PROBLEM STATEMENT » Write out the stretch of the UDB addressing article below from "21.3.5 UDB Addressing" through "pair at a time.", word for word.

SUPPLIED PASSAGE »
►

May 28, 2019 at 10:12UDB. What is it? Part 8. Addressing UDB
- Transfer
We conclude our epic with the translation of Cypress proprietary documentation about UDB. The latest issue - about addressing UDB - is in front of you.
The general content of the cycle “UDB. What is it?"
Part 1. Introduction. Pld.
Part 2. Datapath.
Part 3. Datapath FIFO.
Part 4. Datapath ALU.
Part 5. Datapath. Useful little things.
Part 6. Management and status module.
Part 7. Timing and reset control module.
Part 8. UDB addressing. (Current article)
21.3.5 UDB Addressing
The UDB pair has three unique address spaces:
- 8-bit working registers - a bus controller that has access to only 8 bits of data per bus cycle can use this address space to read or write any UDB working registers. These include the registers with which the CPU and DMA interact during normal operation.
- 16-bit work registers - A 16-bit bus controller, such as a DMA or PSoC 5LP Cortex-M3, can access 16 bits in one bus cycle to enable data transfer to functions that require 16 bits or more. Despite the fact that this address space is not tied to the area to which the 8-bit space is tied, it has access to the same registers, only to a pair at a time.
- 8- or 16-bit configuration registers - these registers configure UDB to execute a function. After configuration, the registers are usually set to a static state during UDB operation. These registers retain their state after sleep mode.
Translator’s Note
Everything is somehow complicated. In my opinion, for the first two points it is easier to introduce the concept of addressing methods with different bit depths of the working register. Through 8-bit and through 16-bit working registers respectively. If you are confused when reading these paragraphs, try to consider the text in this way. Different windows in the address space of the CPU, providing addressing of the same through the working registers of different bits. That's all.

◄

SUPPLIED ENTRIES »
►

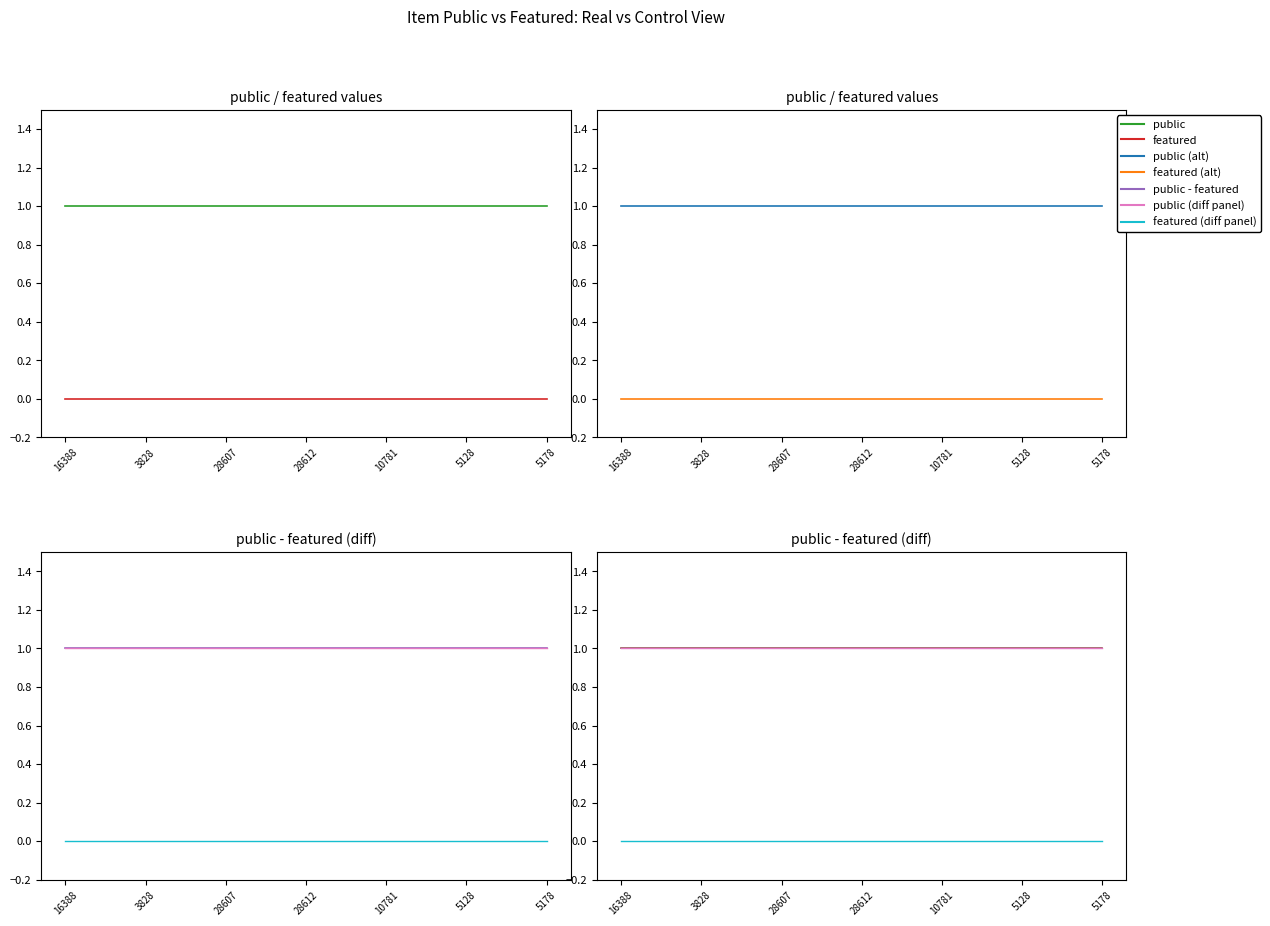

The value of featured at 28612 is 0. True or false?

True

◄
►

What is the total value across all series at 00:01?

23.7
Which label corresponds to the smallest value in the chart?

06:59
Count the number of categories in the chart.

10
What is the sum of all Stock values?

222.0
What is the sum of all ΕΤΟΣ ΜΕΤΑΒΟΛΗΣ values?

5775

◄

PROBLEM SOLUTION »
21.3.5 UDB Addressing
The UDB pair has three unique address spaces:
- 8-bit working registers - a bus controller that has access to only 8 bits of data per bus cycle can use this address space to read or write any UDB working registers. These include the registers with which the CPU and DMA interact during normal operation.
- 16-bit work registers - A 16-bit bus controller, such as a DMA or PSoC 5LP Cortex-M3, can access 16 bits in one bus cycle to enable data transfer to functions that require 16 bits or more. Despite the fact that this address space is not tied to the area to which the 8-bit space is tied, it has access to the same registers, only to a pair at a time.